A decade ago, people like us were saying that giving China’s repressive regime such a plum as the Olympics sent a wrong message. Hosting the Games, we said, was an honor to be earned by showing a commitment to the ideals of world peace and individual freedom that are supposed to be intrinsic to the Olympic movement.
Exactly what China told the Olympics committee to set its mind at ease — over the voices of critics and human rights activists — isn’t known. The contract between the committee and China has never been made public.
But, generally, it is known that China promised to improve its air quality so that athletes would be able to compete to the best of their ability. There was something about some level of recognition of freedom of the press. And a book recently put out by Human Rights Watch reports that China claimed that awarding it the Games would facilitate human rights progress.
Today, athletes who will be going to China anticipate having to wear masks during the time they spend in smog-shrouded Beijing. So much for that promise.
False signal
In an apparent nod to press freedom, China marked the New Year by releasing Ching Cheong and Yu Huafeng, to journalist who spent years in prison on trumped up charges. But at least two dozen other journalist remain behind bars.

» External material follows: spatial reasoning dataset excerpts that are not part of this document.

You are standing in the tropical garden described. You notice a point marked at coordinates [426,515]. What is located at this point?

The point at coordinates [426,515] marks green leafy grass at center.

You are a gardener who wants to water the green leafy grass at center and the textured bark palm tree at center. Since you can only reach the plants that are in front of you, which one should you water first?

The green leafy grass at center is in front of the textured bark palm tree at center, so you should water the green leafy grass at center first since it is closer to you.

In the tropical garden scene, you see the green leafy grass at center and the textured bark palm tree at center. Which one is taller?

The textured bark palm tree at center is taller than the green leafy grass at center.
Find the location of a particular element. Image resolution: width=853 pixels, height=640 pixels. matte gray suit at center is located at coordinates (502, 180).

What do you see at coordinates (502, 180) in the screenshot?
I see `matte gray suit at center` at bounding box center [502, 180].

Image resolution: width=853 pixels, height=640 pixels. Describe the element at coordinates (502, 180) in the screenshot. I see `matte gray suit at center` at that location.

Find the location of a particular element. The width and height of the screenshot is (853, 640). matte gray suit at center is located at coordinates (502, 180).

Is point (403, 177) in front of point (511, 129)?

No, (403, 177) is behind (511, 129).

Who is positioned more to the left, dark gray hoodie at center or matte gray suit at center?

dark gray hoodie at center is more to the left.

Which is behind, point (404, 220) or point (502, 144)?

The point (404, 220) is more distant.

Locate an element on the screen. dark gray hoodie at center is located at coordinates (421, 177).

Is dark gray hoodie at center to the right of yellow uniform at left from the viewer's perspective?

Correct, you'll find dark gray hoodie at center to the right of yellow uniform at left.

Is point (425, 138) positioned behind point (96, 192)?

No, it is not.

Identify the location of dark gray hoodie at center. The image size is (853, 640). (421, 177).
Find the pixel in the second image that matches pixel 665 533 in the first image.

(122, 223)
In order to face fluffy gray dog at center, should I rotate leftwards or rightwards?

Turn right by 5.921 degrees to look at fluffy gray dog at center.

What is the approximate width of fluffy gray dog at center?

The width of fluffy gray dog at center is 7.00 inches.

Meanwhile the government has announced new crackdowns on unapproved Internet traffic and the arrest of human rights agitators has continued unabated.
Human Rights Watch reports that writer L√º Gengsong was sentenced Feb. 4 to four years in prison for “inciting subversion against state power.” He is the sixth high profile dissident arrested on those charges in less than a year.
Ironically, one of those was Hu Jia, who was taken from his home Dec. 27, shortly after he gave webcam testimony to the European Parliament in which he expressed his desire that 2008 be “the year of human rights in China.” That hardly seems subversive. Indeed, it seems to be in keeping with what Chinese officials told the Olympics committee that this Olympic year would be.
Another, Yang Chunlin, an activist from Heilongjiang province, was arrested last July for his role in circulating a petition among farmers that declared, “We Want Human Rights, not the Olympics,”
It is past time for the Olympics Committee to remind China of the deal it made to win its Olympic bid. And, as the Washington Post recently suggested, it is time for President Bush and other Western leaders to speak up. No one is suffering any illusions about teams pulling out of the Olympics as they have in the past. But, certainly, China would be embarrassed by the absence of world leaders when it gives its big Olympics Party this summer. China should not be rewarded for its bad behavior.